Gypsy whore, he thought again, extracting some small satisfaction from this judgment. Fortunately he seldom had to deal with her. Just to lay eyes on the Woman in Black with her bilious temperament and air of closely held violence made him feel less secure in the world of social distinction that, beginning with John Ransome’s money, he had established for himself: a magical, intoxicating, uniquely New York place where money was in the air always, like pixie dust further enchanting the blessed.

Money and prestige were both highly combustible, however. In circumstances such as a morbid scandal could arrange, disastrous events turned reputations to ash.

The elevator arrived.

Not that he was legally culpable, Cy assured himself while descending. It had become his mantra.
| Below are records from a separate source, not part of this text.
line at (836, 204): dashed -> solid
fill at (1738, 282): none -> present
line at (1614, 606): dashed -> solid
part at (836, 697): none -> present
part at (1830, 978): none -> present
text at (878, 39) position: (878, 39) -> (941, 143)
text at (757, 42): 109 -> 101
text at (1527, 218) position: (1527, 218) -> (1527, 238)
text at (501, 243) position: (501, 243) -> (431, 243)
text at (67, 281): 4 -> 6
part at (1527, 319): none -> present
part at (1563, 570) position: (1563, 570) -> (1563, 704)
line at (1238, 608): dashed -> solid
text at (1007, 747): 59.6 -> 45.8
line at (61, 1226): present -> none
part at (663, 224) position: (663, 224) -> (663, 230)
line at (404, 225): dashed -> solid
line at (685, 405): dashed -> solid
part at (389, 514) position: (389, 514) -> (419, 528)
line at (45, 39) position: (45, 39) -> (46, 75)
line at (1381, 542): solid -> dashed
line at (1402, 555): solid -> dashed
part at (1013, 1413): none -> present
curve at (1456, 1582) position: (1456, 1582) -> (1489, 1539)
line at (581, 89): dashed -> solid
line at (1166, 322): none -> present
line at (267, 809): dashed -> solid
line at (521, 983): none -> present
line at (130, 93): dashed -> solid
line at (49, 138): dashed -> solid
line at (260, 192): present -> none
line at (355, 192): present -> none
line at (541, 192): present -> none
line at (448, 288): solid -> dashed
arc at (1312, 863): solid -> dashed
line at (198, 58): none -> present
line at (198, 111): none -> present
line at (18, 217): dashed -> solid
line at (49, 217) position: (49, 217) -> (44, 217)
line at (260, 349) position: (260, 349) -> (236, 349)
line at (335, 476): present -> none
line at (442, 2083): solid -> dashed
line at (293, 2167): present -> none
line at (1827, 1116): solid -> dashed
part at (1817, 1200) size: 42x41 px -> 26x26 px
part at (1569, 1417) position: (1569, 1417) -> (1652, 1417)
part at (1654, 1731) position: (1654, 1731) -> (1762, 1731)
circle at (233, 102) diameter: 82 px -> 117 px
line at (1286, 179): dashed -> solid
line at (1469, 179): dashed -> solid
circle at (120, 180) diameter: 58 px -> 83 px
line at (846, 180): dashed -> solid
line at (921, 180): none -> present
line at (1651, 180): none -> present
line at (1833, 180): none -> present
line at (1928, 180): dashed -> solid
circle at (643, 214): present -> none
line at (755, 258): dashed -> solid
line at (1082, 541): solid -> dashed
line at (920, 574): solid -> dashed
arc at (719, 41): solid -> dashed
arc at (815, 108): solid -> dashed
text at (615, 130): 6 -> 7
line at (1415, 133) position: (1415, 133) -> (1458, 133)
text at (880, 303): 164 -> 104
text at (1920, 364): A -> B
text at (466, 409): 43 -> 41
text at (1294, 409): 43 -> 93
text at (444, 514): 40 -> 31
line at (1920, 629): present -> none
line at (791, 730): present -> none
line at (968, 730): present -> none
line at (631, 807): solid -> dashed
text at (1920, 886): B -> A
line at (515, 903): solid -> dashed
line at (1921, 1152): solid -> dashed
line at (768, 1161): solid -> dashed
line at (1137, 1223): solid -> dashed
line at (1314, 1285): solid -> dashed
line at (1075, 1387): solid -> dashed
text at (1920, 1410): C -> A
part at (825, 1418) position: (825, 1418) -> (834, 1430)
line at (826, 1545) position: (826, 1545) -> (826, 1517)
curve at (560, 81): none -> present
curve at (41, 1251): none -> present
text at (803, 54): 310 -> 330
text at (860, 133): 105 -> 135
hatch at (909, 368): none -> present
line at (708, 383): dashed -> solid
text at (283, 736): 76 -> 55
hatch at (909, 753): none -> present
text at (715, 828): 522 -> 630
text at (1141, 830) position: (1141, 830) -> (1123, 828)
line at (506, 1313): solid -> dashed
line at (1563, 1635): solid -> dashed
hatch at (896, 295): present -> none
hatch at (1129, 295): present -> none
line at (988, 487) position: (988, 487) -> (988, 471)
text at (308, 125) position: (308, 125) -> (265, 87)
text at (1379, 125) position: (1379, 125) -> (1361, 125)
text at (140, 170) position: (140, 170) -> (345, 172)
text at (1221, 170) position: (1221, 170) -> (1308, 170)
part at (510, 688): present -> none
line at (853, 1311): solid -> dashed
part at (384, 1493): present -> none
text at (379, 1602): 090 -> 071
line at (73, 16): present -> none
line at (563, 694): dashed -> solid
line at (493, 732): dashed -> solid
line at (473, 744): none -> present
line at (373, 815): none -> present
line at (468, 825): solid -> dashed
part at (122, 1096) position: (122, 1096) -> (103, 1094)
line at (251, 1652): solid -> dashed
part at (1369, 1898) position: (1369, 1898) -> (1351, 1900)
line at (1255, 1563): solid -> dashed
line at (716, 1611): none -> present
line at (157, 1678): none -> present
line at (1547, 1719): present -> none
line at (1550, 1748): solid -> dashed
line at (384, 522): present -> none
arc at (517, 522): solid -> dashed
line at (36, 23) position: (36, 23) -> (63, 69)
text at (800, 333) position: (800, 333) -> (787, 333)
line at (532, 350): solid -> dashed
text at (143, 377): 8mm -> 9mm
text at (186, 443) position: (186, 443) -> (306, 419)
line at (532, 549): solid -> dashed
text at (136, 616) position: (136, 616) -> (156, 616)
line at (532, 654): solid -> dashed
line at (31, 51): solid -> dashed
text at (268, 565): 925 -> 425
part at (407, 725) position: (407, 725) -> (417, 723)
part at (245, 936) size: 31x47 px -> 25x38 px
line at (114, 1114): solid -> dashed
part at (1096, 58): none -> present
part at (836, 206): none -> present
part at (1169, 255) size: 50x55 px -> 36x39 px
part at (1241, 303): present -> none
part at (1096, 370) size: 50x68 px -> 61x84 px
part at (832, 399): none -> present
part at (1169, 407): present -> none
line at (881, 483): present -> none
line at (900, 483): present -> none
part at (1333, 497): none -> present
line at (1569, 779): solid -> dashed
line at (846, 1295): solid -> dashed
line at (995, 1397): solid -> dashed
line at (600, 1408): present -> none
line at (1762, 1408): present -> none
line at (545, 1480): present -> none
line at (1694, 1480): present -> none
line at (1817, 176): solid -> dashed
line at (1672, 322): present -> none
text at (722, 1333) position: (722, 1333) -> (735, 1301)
On the snowy bright-eyed street he headed for his limo at the curb, taking full breaths of the heady winter air.

Feeling psychologically exonerated as well, blamelessly distanced from the tragedy he now accepted must be played out for the innocent and guilty alike.

Peter O’Neill arrived in Las Vegas on an early flight and signed for his rental car in the cavernous baggage claim area of McCar-ran airport.

“Do you know how I can find a place called the King Rooster?”

The girl waiting on him hesitated, smiled ironically, looked up and said softly, “Now I wouldn’t have thought you were the type.”

“What’s that mean?”

“First trip to Vegas?”

‘Yeah.”

She shrugged. ‘You didn’t know that the King Rooster is, um, a brothel?”

“No kidding?”

“They’re not legal in Las Vegas or Clark County.” She looked thoughtfully at him. “If you don’t mind my saying—you probably could do better for yourself. But it’s none of my business, is it?” She had two impish dimples in her left cheek.

Next, Peter thought, she was going to tell him what time she got off from work. He smiled and showed his gold shield.

“I’m not on vacation.”

“Ohhh. NYPD Blue, huh? I hated it when Jimmy Smits died.” She turned around the book of maps the car company gave away and made notations on the top sheet with her pen. “When you leave the airport, take the interstate south to exit thirty-three, that’s Route 160 west? Blue Diamond Road. You want to go about forty miles past Blue Diamond to Nye County. When you get there you’ll see this big mailbox on the left with a humungous, um, red cock—the crowing kind—on top of it. That’s all, no sign or anything. Are you out here on a big case?” “Too soon to tell,” Peter said.